Long before I made friends with Mr Spinoza he had asked some of his friends to ‘do my pad’ as they say, so I knew the general form. The noise of bells and sirens indescribable, the water ineluctable, the conflict of burly Z-car chaps, hairy-assed Security chaps and ordinary villains quite dreadful and, riding clear and hideous over all, the intolerable scourging of the concierge’s tongue, not to be borne. Poor Martland, I thought happily.

Perhaps I should explain that –

(a) The SPG people obviously carry no identification and take care not to be known to the ordinary police, for some of their work consists in sorting out naughty coppers

(b) Certain rats of the underworld have recently, with singular providence, done some deliberately clumsy and nasty ‘jobs’ while posing as SPG

(c) The ordinary police are not particularly keen even on real SPG men and

(d) The mindless bullies in my Security firm always release their pepper guns, two-way radios, aniline dye sprays, Dobermann Pinscher dogs and rubber coshes long before they ask any questions.

Goodness, what a mess it must have been. And thanks to the little camera I would certainly get the whole flat handsomely redecorated by Mrs. Spon – long overdue, I must say – at someone else’s expense.

Goodness, too, how cross Martland must be.

Yes, that was the bad bit, of course. He snapped me one pale glare as he bounded noiselessly (fat men move with surprising grace etc.) up the steps, dropped his keys, dropped his hat, stood on it, and finally preceded us into the house. No good for C. Mortdecai was what I reckoned all that boded. Plug Ugly II, as he stood aside to let me pass, looked at me so kindly that I felt my breakfast frothing in the small intestine. Clenching my buttocks bravely I sauntered in and with a tolerant snigger surveyed what he probably called The Lounge. I had not seen curtains of that pattern since I seduced the House Mother in my Approved School; the carpet was a refugee from a provincial cinema foyer and the wallpaper had little silver-grey flock fleurs-de-lis.
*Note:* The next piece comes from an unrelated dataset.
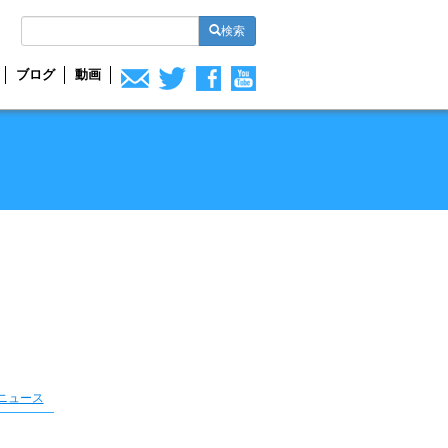
検索
ブログ
動画
ニュース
Yes, truly. All spotlessly clean, of course. You could have eaten your dinner off them, if you kept your eyes closed.

They said I could sit down, in fact they urged me to. I could feel my liver, heavy and sullen, crowding my heart. I no longer wanted any luncheon.

Martland, reappearing reclothed, dry, was quite himself again and full of fun.

‘Well well well,’ he cried, rubbing his hands, ‘well, well.’

‘I must be off now,’ I said firmly.

‘No no no,’ he cried, ‘why, you’ve only just come. What would you like to drink?’

‘Some whisky, please.’

‘Jolly good.’ He poured himself a big one but me none. ‘Har, har,’ I thought.

‘Har, har,’ I said, out loud, brave.

‘Ho, ho,’ he riposted archly.

We sat in silence then for quite five minutes, they obviously waiting for me to start to babble protestingly, me determined to do nothing of the kind, but just worrying a little about making Martland any crosser. The minutes wagged on. I could hear a large, cheap watch ticking in the waistcoat of one of the Plug Uglies, that’s how old-fashioned they were. A little immigrant child ran past on the pavement outside shrieking ‘M’Gawa! M’Gawa!’ or words to that effect. Martland’s face had relaxed into the complacent smirk of the master of a lordly house, surrounded by friends and loved ones, sated with port and good talk. The hot, itchy, distant-traffic-buzzing silence fretted on. I wanted to go to the lavatory. They kept on looking at me, politely, attentively. Capably.